Zoca was originally a small bastion between the two larger Orange and King’s Bastions. This had been the site of a fortification since Gibraltar’s Moorish period when there was a tower here on the old Moorish city wall. In 1627 when Gibraltar was under Spanish control, the tower was reduced and by the time of the Great Siege (1779-1783) it had become a broad platform incorporating an artillery battery.
The British moved the defensive wall from the old Line Wall Curtain to the new Prince Albert’s Front. This left a gap between the old Line Wall and the new Albert front. This was initially used for military purposes but more recently as a garage. Inside this garage it is still possible to see the base of one of the Moorish Towers.

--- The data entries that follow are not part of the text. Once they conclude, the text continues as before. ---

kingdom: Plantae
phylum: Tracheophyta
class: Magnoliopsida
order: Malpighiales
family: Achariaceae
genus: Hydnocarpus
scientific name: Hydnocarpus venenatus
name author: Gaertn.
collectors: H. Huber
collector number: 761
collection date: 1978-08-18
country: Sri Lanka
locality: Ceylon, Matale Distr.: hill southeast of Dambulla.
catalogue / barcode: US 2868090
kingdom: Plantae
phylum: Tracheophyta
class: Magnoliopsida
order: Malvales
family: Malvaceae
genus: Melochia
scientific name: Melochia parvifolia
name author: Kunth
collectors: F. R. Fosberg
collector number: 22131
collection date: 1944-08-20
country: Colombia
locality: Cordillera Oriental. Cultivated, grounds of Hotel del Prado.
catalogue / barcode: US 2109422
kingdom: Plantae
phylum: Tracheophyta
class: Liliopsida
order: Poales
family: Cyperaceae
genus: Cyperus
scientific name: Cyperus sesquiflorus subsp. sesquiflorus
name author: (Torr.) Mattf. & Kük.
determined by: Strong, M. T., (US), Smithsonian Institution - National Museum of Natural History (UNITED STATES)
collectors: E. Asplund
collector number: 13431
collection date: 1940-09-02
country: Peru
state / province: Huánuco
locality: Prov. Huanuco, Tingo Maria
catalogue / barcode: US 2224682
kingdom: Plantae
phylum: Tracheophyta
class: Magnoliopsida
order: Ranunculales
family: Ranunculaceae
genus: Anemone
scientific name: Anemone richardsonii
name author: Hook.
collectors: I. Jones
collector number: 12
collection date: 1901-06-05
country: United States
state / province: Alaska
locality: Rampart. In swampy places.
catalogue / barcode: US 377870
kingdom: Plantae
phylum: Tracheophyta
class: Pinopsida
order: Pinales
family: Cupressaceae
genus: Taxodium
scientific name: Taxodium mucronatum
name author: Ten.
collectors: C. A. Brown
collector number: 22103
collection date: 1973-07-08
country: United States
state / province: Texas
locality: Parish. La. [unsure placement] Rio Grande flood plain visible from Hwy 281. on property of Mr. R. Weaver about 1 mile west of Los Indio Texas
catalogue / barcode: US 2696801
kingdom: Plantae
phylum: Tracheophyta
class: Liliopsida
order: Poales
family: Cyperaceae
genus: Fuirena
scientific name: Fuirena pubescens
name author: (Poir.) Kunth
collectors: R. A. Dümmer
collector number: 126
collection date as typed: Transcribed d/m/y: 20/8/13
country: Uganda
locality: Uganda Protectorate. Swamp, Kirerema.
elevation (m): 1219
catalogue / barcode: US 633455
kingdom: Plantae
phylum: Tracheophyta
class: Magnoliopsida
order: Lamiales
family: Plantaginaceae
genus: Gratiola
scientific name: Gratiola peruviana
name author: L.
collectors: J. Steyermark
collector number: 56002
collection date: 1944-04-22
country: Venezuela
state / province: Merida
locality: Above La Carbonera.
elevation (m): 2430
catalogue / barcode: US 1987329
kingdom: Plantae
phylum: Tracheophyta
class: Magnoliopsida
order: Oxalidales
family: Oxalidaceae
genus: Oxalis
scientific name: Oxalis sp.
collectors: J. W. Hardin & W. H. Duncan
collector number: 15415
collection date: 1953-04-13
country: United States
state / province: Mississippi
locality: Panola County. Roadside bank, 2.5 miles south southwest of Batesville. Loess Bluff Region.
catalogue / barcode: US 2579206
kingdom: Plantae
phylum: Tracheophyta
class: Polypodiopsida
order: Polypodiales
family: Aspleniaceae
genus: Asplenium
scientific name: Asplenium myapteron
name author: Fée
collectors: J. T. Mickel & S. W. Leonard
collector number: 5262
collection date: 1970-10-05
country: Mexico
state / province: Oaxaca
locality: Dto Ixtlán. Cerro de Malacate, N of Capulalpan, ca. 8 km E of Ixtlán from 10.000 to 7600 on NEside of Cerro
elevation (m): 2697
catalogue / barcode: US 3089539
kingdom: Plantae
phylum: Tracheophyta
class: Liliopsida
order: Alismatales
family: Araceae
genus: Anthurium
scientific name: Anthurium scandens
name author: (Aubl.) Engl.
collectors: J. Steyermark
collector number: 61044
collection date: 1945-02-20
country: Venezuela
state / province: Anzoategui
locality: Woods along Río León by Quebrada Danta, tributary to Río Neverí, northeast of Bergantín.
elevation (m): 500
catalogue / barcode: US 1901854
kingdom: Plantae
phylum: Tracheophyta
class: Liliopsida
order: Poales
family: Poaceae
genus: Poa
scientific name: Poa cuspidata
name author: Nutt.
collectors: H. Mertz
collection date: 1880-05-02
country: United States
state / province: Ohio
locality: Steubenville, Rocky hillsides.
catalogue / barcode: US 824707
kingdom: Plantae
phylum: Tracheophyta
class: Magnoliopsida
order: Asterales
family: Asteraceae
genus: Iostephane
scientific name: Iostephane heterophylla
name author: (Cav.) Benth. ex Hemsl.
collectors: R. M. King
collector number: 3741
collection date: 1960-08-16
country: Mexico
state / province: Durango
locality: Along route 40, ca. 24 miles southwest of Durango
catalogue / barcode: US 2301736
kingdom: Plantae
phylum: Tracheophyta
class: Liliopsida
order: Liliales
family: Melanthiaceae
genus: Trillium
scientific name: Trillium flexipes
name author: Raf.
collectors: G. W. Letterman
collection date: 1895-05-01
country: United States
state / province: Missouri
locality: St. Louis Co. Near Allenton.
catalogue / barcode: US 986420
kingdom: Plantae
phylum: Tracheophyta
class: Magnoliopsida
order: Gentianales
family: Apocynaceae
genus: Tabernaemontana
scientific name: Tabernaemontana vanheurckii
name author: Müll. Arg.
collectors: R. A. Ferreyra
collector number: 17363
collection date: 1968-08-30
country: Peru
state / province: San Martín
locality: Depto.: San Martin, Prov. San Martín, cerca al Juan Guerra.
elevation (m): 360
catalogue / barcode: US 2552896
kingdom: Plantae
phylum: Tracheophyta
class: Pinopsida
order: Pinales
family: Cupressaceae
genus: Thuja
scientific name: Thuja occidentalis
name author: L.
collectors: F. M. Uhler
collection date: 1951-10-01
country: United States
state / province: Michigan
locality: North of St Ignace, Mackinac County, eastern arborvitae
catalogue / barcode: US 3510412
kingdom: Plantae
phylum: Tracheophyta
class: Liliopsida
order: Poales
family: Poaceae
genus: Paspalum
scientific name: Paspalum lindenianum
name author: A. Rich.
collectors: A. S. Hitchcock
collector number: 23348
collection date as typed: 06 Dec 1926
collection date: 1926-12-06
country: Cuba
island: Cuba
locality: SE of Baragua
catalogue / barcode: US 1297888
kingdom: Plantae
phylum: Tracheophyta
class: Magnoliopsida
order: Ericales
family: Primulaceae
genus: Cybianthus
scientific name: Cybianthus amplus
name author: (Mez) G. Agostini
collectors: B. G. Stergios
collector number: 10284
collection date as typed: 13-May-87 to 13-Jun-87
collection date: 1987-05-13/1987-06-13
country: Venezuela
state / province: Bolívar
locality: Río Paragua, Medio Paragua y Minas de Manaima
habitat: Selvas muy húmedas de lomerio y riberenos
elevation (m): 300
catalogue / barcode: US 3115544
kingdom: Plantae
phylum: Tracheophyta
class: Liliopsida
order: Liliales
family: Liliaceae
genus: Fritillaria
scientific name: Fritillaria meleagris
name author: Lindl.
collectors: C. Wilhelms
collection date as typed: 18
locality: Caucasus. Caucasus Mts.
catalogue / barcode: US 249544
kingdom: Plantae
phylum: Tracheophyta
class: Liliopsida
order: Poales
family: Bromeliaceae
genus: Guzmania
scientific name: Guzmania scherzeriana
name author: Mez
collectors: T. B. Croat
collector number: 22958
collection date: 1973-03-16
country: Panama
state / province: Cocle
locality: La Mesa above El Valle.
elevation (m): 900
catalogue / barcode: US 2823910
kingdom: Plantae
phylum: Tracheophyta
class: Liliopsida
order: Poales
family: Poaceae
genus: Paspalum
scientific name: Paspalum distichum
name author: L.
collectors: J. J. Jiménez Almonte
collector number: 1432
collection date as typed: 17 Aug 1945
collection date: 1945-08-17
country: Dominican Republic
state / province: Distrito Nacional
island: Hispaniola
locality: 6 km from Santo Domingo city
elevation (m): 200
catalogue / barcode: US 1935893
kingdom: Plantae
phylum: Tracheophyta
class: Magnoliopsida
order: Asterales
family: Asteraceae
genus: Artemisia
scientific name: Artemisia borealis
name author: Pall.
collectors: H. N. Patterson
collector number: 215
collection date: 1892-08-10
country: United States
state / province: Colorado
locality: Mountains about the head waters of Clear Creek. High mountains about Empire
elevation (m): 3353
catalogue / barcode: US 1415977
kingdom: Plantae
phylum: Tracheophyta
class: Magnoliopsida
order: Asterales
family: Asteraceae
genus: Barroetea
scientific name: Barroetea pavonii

ZOnca Flank had a new RMLs gun installed 1877–79, at a cost of £4,095. This 12.5 inch rifled muzzle-loading (RML) gun installed in a casemate built on top of the platform. The gun was protected by an iron shield. The gun mounting was the same as those used on King’s Bastion, Princess Alexandras and Wellington Front (North Bastion). The 1841 British Plan shows that Zonca Flank was built primarily for barrack accommodation and to provide flanking fire to the north and south. The Catholic Community Centre was built on top of the battery in 1969 after Charles Caruana raised funds for its construction via the Gibraltar International Song Festival.Although the battery itself remained intact, the 12.5 inch gun was removed from its mounting and relocated to a nearby position on the ground. In 2010 plans to demolish the community centre and expose the battery were announced. The news was welcomed by the Gibraltar Heritage Trust.